The most common sign that it is time to let go is when your pooch’s condition is rapidly deteriorating.
If you have tried all possible treatments to slow dog dementia down but no progress is seen, then it may also be the time to discuss the possibility of euthanasia with the vet.
Choosing this option is heartbreaking, but it is understandable. Saying goodbye to your cherished canine companion is extremely painful.
However, it is also worth considering that it would be better to let him go instead of allowing him to continue suffering and wasting away.

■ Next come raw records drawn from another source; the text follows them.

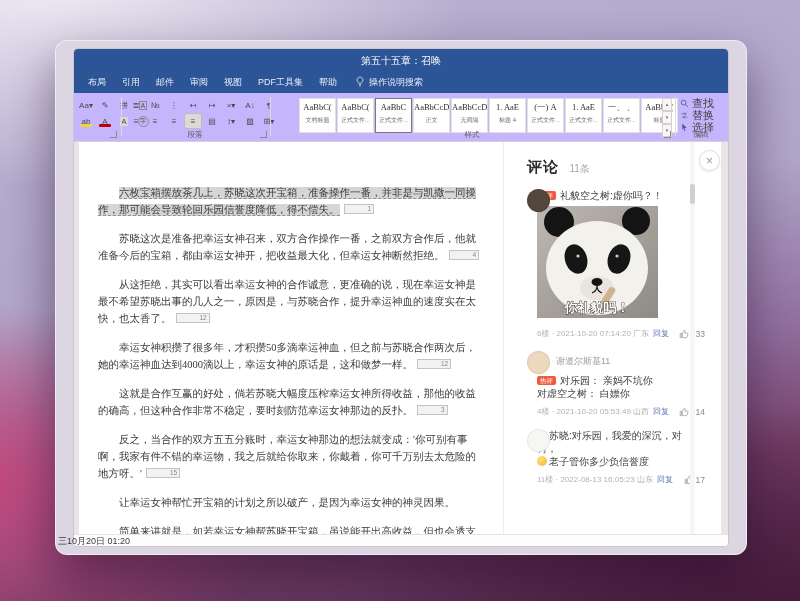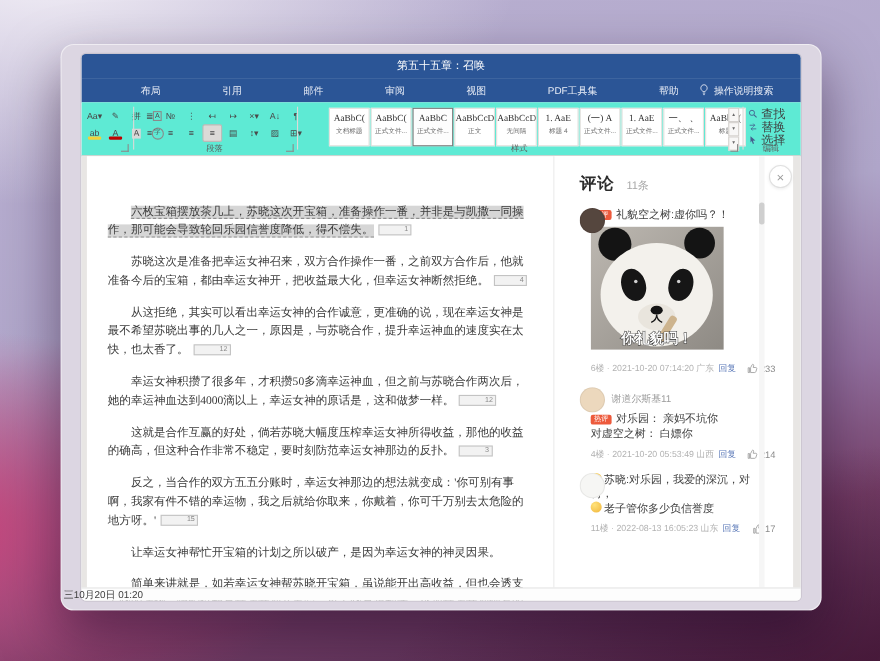--- a/index.html
+++ b/index.html
@@ -18,7 +18,7 @@
   
   .titlebar{height:22px;background:#2b5596;color:#fff;font-size:10px;line-height:23px;text-align:center;}
   .menubar{height:22px;background:#2b5596;display:flex;align-items:center;padding:0 6px;}
-  .menubar .tab{color:#e9edf6;font-size:9px;padding:0 8px;line-height:22px;cursor:default;margin-left:40px;}
+  .menubar .tab{color:#e9edf6;font-size:9px;padding:0 8px;line-height:22px;cursor:default;}
   .searchbox{display:flex;align-items:center;color:#e9edf6;font-size:9px;margin-left:10px;}
   .searchbox svg{width:10px;height:12px;margin-right:4px;}
   

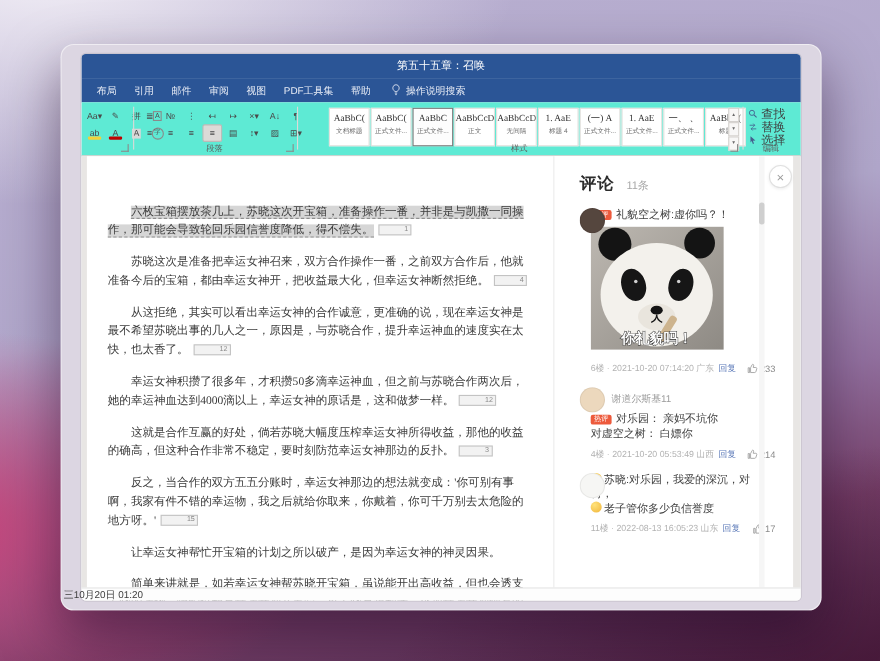--- a/index.html
+++ b/index.html
@@ -22,7 +22,7 @@
   .searchbox{display:flex;align-items:center;color:#e9edf6;font-size:9px;margin-left:10px;}
   .searchbox svg{width:10px;height:12px;margin-right:4px;}
   
-  .ribbon{position:relative;height:48px;background:#5eead4;border-bottom:1px solid #d6d3d0;}
+  .ribbon{position:relative;height:48px;background:#c4b5fd;border-bottom:1px solid #d6d3d0;}
   .vsep{position:absolute;top:4px;height:39px;width:1px;background:#dddad7;}
   .irow{position:absolute;display:flex;}
   .ricon{position:relative;min-width:14px;height:14px;margin-right:1px;display:flex;align-items:center;

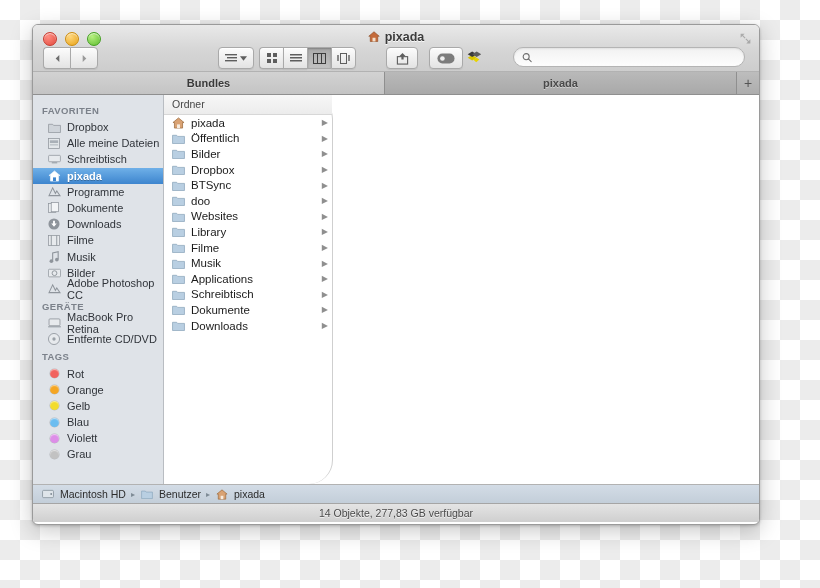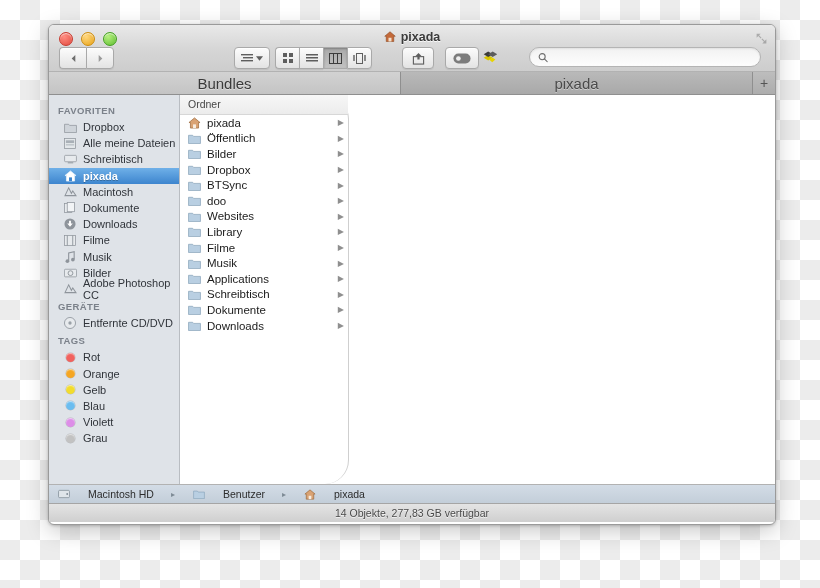--- a/index.html
+++ b/index.html
@@ -14,7 +14,7 @@
     background-position:0 0,20px 20px;
   }
   .window{
-    position:absolute;left:48px;top:24px;width:726px;height:499px;
+    position:absolute;left:32px;top:24px;width:726px;height:499px;
     border-radius:6px;
     box-shadow:0 6px 22px rgba(0,0,0,0.22),0 1px 3px rgba(0,0,0,0.2);
     overflow:hidden;background:#fff;

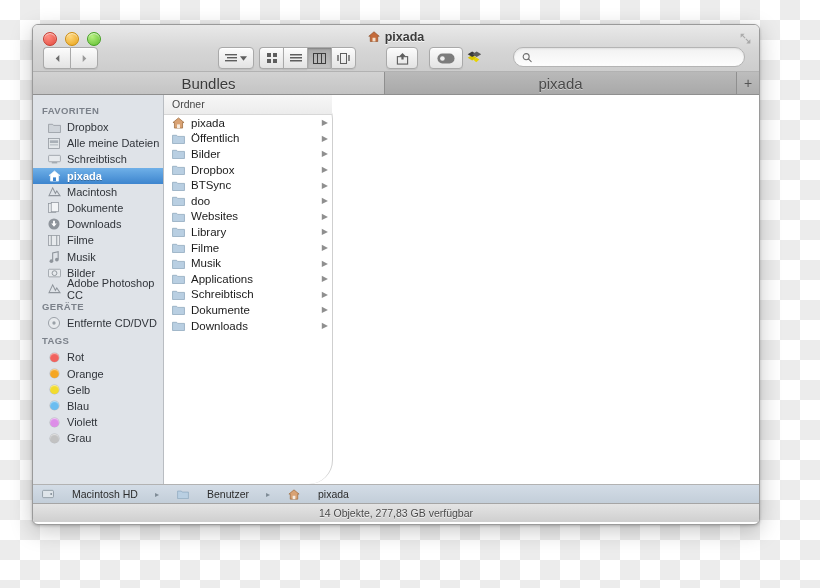--- a/index.html
+++ b/index.html
@@ -75,7 +75,7 @@
   }
   .tab{
     flex:1;display:flex;align-items:center;justify-content:center;
-    font-size:15px;font-weight:normal;color:#4a4a4a;
+    font-size:11px;font-weight:bold;color:#4a4a4a;
     border-right:1px solid #8f8f8f;
     text-shadow:0 1px 0 rgba(255,255,255,.4);
   }

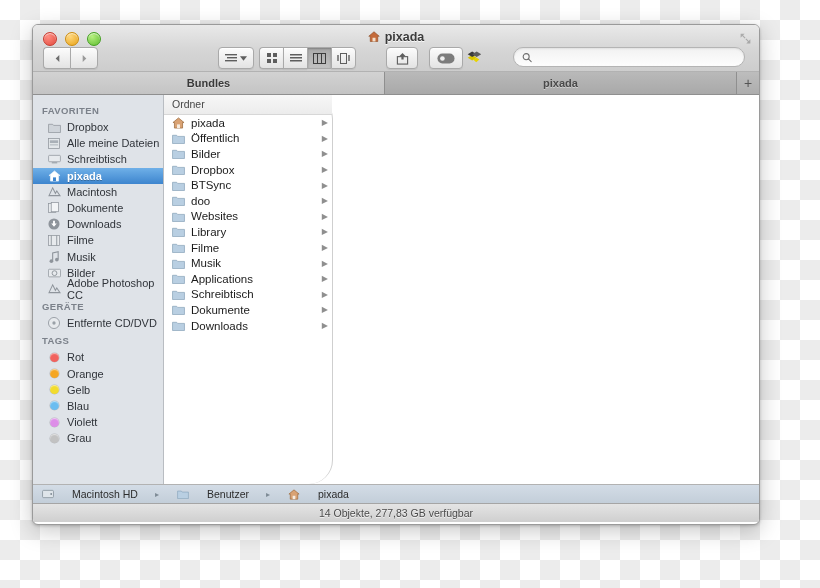--- a/index.html
+++ b/index.html
@@ -294,7 +294,7 @@
               <path d="M1 10.5L5 2l3 6 1.5-2.5L13 10.5z" fill="none" stroke="#8e949b" stroke-width="1.1"></path>
             </svg>
           </span>
-        <span>Macintosh</span>
+        <span>Programme</span>
       </div>
       <div class="srow">
         <span class="sico">

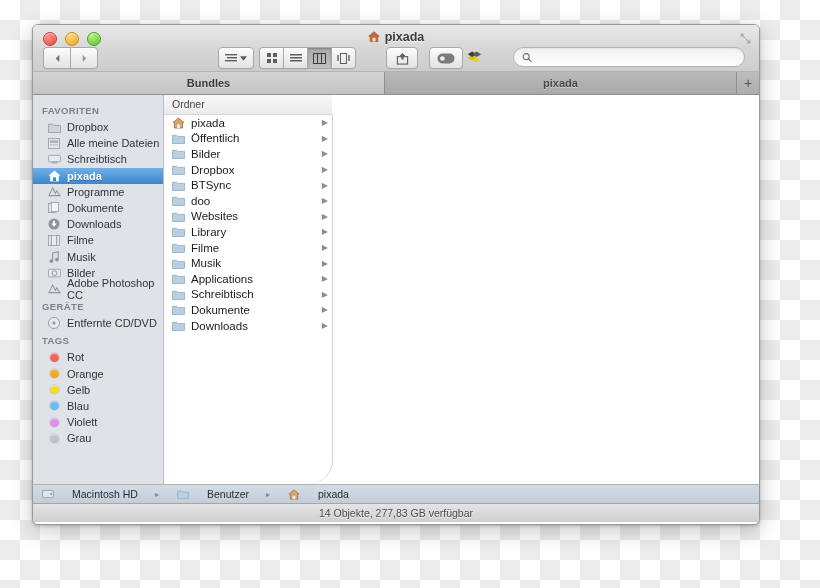--- a/index.html
+++ b/index.html
@@ -355,6 +355,15 @@
       <div class="sec">GERÄTE</div>
       <div class="srow">
         <span class="sico">
+          <svg width="13" height="10" viewBox="0 0 14 11">
+              <rect x="1" y="1" width="12" height="7.5" rx="1" fill="#e7eaed" stroke="#8e949b" stroke-width="0.9"></rect>
+              <rect x="0" y="9" width="14" height="1.3" fill="#9aa1a8"></rect>
+            </svg>
+          </span>
+        <span>MacBook Pro Retina</span>
+      </div>
+      <div class="srow">
+        <span class="sico">
           <svg width="12" height="12" viewBox="0 0 13 13">
               <circle cx="6.5" cy="6.5" r="6" fill="#e7eaed" stroke="#8e949b" stroke-width="0.9"></circle>
               <circle cx="6.5" cy="6.5" r="1.8" fill="#9aa1a8"></circle>

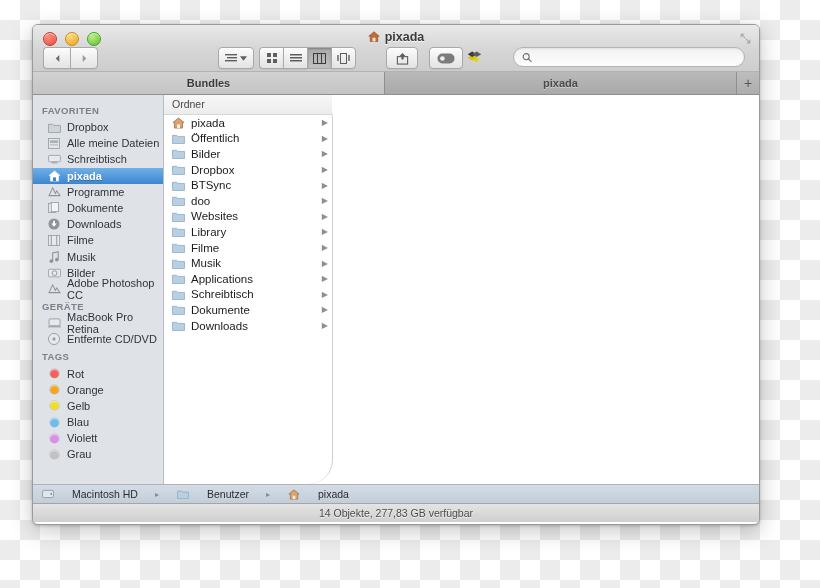--- a/index.html
+++ b/index.html
@@ -111,7 +111,7 @@
   .col2{flex:1;background:#fff;}
   
   .pathbar{
-    height:18px;display:flex;align-items:center;gap:17px;padding-left:8px;
+    height:18px;display:flex;align-items:center;gap:5px;padding-left:8px;
     background:linear-gradient(to bottom,#d3dce6,#c3ced9);
     border-top:1px solid #b2b2b2;border-bottom:1px solid #a5a5a5;
     font-size:10.5px;color:#2c2c2c;

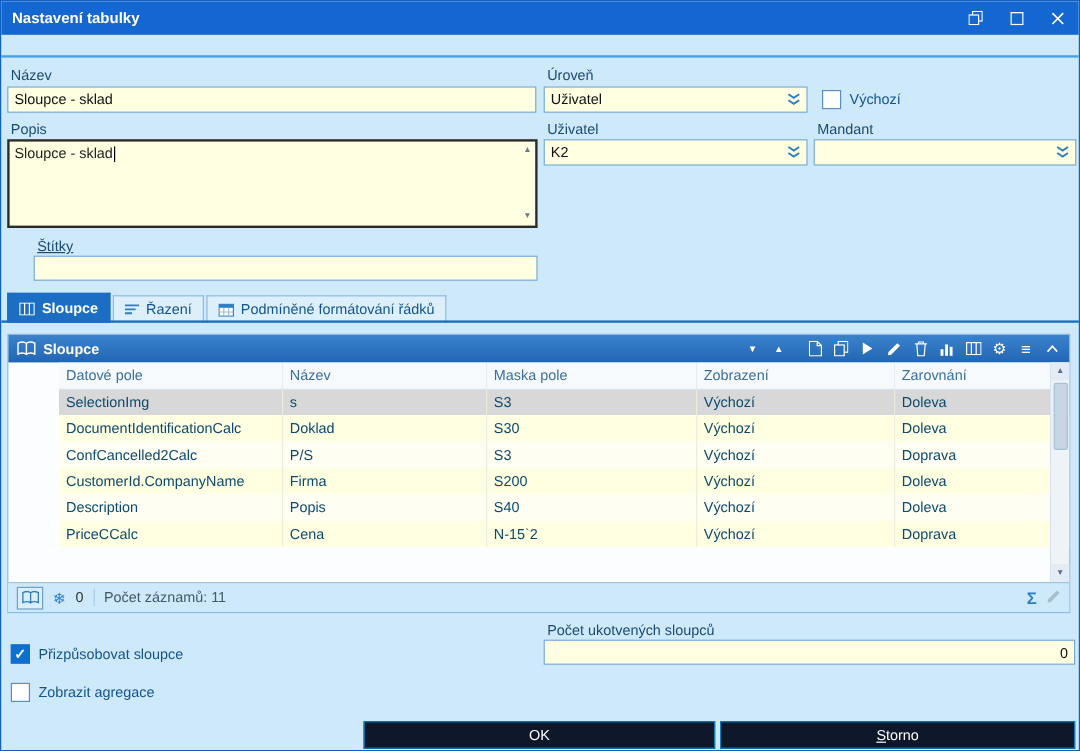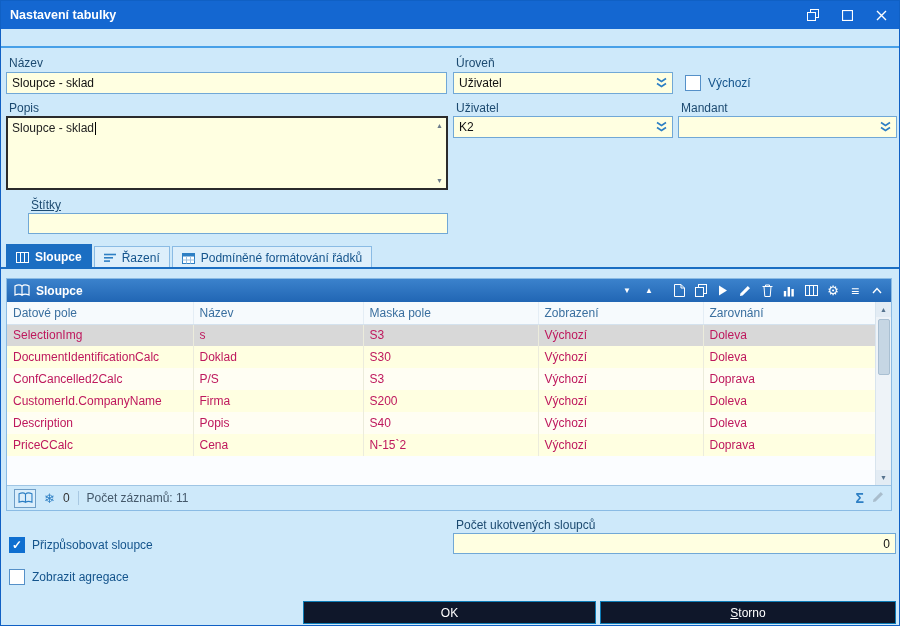--- a/index.html
+++ b/index.html
@@ -58,7 +58,7 @@
   .ptool.gear { font-size:13px; } .ptool.menu { font-size:14px; }
   .gap-r { margin-right:8px; }
 
-  .table-wrap { position:relative; flex:1; overflow:hidden; }
+  .table-wrap { position:relative; flex:1; overflow:hidden;padding-left:42px; }
   table { border-collapse:collapse; width:868px; table-layout:fixed; }
   th { height:22px; font-weight:normal; text-align:left; color:#3a6f9f; padding:0 6px;
        background:#f6fafd; border-bottom:1px solid #d4e2ee; border-right:1px solid #e4edf5;

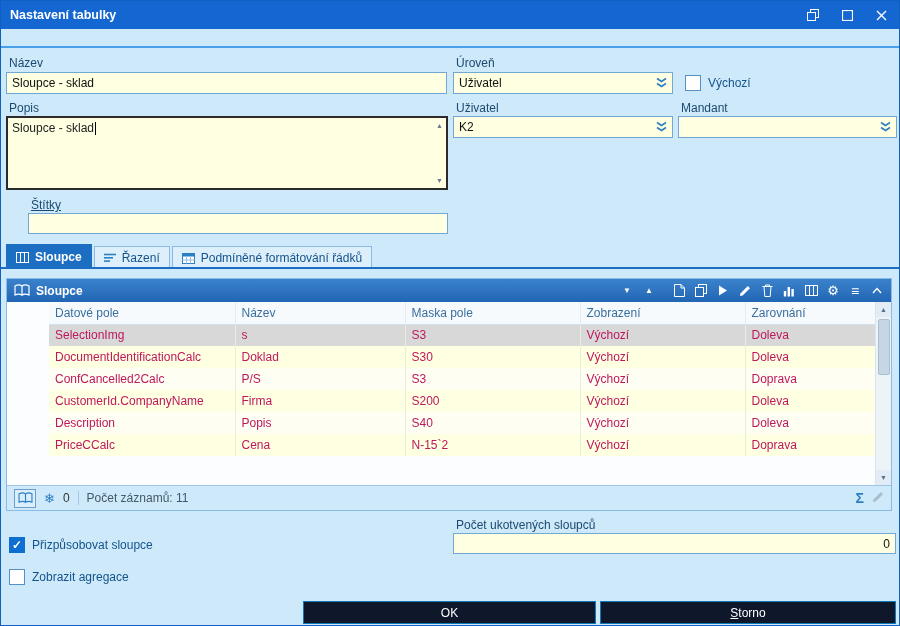--- a/index.html
+++ b/index.html
@@ -64,7 +64,7 @@
        background:#f6fafd; border-bottom:1px solid #d4e2ee; border-right:1px solid #e4edf5;
        white-space:nowrap; overflow:hidden; }
   td { height:22px; padding:0 6px; border-right:1px solid #ececdc; white-space:nowrap;
-       overflow:hidden; color:#be185d; }
+       overflow:hidden; color:#0c4a6e; }
   tbody tr:nth-child(even) { background:#ffffe1; }
   tbody tr:nth-child(odd)  { background:#fffef3; }
   tbody tr.selected { background:#d8d8d8; }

How can you prevent dementia in dogs?
As mentioned earlier, dog dementia has no cure. Thus, prevention is very crucial to safeguard your pooch from this neurological disorder. Here are a few preventative measures that you can do:
- Avoid unnecessary and unsafe dog vaccinations. Technically, the vaccination process may replace healthy cells and result in a very unhealthy, chronically inflamed, humoral, hyperpolarised immune system.
- Processed food causes inflammation. Packed food contains synthetic vitamins and minerals. It also has carbs, starch, and sugar.Provide a healthier option for your pooch, especially with his dietary nutrition intake. Provide him with a well-balanced diet that is rich in essential fatty acids.
- Live an active lifestyle with your dog. Keeping his brain active contributes to the slow degeneration of his nerve processes. Engage him in regular exercise and dog sports such as agility course.
Unusual behaviour in dogs might be frustrating and depressing at the same time. However, any changes should be taken seriously as they can be an indicative sign of dog dementia.
Face dementia in dogs by having nutritional and medical support and by giving affected pooches proper mental and physical stimulation to give them a better quality of life.